Seribu Kunang-Kunang di Manhattan serta Sri Sumarah dan Bawuk diterbitkan dalam edisi bahasa Inggris (1980) dan dalam edisi bahasa Belanda (1981). Secara terpisah cerpen-cerpen Umar Kayam, terutama yang terkumpul dalam Seribu Kunang-Kunang di Manhattan, telah disalin orang ke berbagai bahasa asing, seperti Jepang, Jerman, dan Perancis. Khusus cerpennya yang berjudul "Seribu Kunang-Kunang di Manhattan" telah disalin ke beberapa bahasa Nusantara, seperti Jawa, Sunda, Minang, dan Makasar.

Berdasarkan angka tahunnya, antara penerbitan Sri Sumarah dan Bawuk (1975) dan Para Priyayi: Sebuah Novel (1992) terdapat rentang waktu yang sangat lama, yakni 17 tahun. Hal itu tidak berarti bahwa pada saat itu Umar Kayam tidak berkarya. Sebagian besar kolomnya yang setiap hari Selasa muncul di harian Kedaulatan Rakyat, Yogyakarta, ditulis dalam rentang waktu itu. Kolom-kolom itu kemudian dihimpun dan diterbitkan dalam tiga kumpulan, yaitu (1) Mangan Ora Mangan Kumpul (berisi 127 kolom yang terbit antara 12 Mei 1987 hingga 30 Januari 1990, Jakarta, Pustaka Utama Grafiti, 1995), (2) Sugih Tanpa Banda: Mangan Ora Mangan Kumpul 2 (berisi 113 kolom yang terbit antara 29 Januari 1991 hingga 4 Januari 1994, Jakarta, Pustaka Utama Grafiti, 1994), (3) Madhep Ngalor Sugih, Madhep Ngidul Sugih: Mangan Orang Mangan Kumpul 3 (berisi 115 kolom yang terbit antara 11 Januari 1994 hingga 31 Desember 1996, Jakarta, Pustaka Utama Grafiti, 1997).

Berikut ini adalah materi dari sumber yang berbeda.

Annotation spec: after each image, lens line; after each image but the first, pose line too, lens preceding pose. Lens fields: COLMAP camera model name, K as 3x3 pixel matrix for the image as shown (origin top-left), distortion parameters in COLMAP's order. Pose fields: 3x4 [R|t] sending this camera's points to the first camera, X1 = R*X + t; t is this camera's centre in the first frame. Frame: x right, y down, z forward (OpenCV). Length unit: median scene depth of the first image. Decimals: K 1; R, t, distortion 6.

Di samping menulis karya sastra dan kolom, Umar Kayam juga banyak menulis esai. Bukan hanya esai sastra dan esai tentang seni lainnya (teater dan film) yang ditulisnya, melainkan juga esai tentang kebudayaan. Sebagian esai kebudayaan itu dimuat dalam Seni, Tradisi, Masyarakat (Umar Kayam, 1981) dan Sejumlah Masalah Sastra (Satyagraha Hoerip [Editor], 1983).

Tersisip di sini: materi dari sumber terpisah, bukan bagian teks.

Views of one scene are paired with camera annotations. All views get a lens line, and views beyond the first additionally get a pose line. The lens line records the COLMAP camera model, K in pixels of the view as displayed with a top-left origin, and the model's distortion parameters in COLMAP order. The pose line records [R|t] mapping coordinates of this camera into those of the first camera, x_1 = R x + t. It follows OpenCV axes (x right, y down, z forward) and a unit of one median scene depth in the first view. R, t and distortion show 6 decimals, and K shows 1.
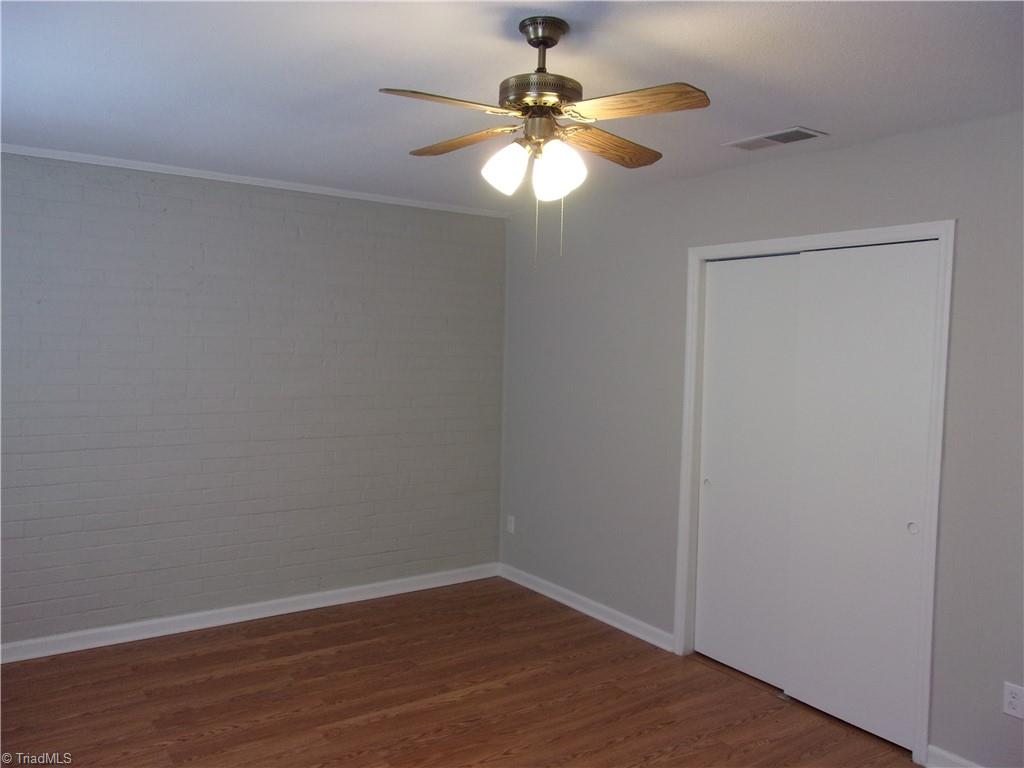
lens RADIAL K [[803.1, 0, 510.0], [0, 803.1, 388.3], [0, 0, 1]] dist [-0.008611, 0.029966]
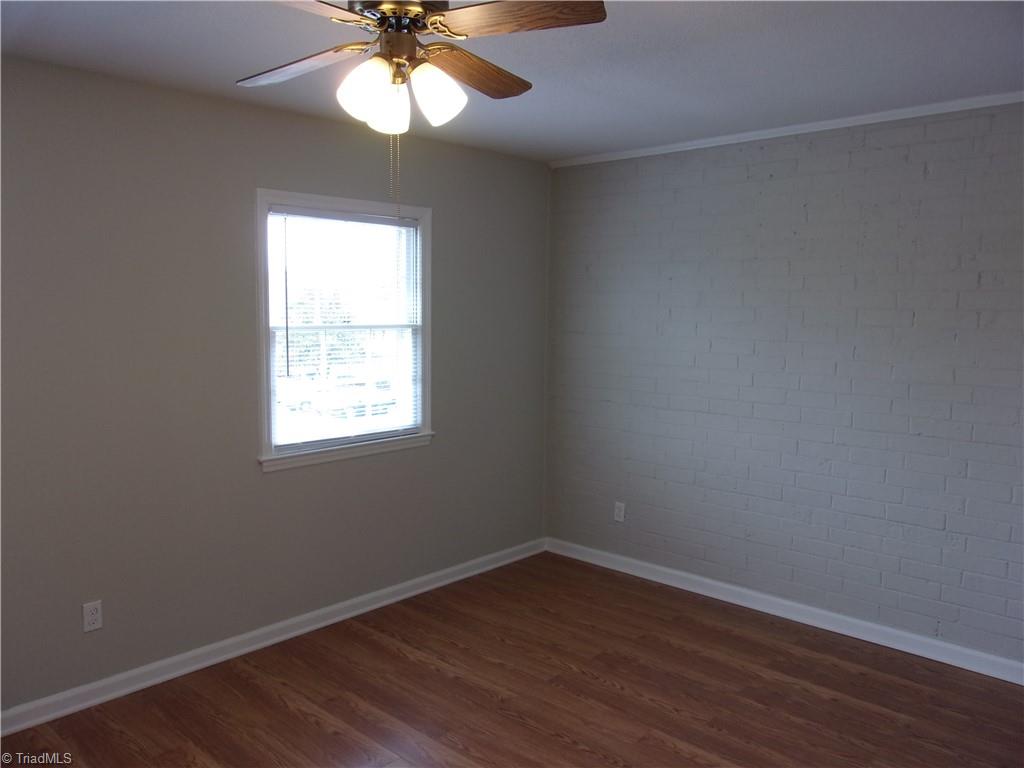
lens RADIAL K [[803.1, 0, 510.9], [0, 803.1, 382.8], [0, 0, 1]] dist [-0.008611, 0.029966]
pose [[0.226811, 0.077232, -0.970872, 0.503913], [-0.064679, 0.995845, 0.064109, -0.017423], [0.971789, 0.048255, 0.230864, 0.527195]]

Sebagai guru besar, Umar Kayam sebenarnya masih dapat bertugas sebagai pegawai negeri hingga berusia tujuh puluh tahun. Namun, hal itu tidak dilakukannya. Pada saat usianya mencapai 65 tahun, ia telah memutuskan untuk pensiun. Untuk menyambut hari pensiun Umar Kayam, pada pertengahan Juli 1997 di Universitas Gadjah Mada diselenggarakan seminar yang melibatkan ilmuwan, budayawan, dan seniman. Makalah-makalah mereka, yang sebagian besar berupa pembicaraan tentang Umar Kayam dan karya-karyanya, dihimpun oleh Aprianus Salam (Ed.) dalam satu kumpulan yang diberi judul Umar Kayam dan Jaring Semiotik (1998).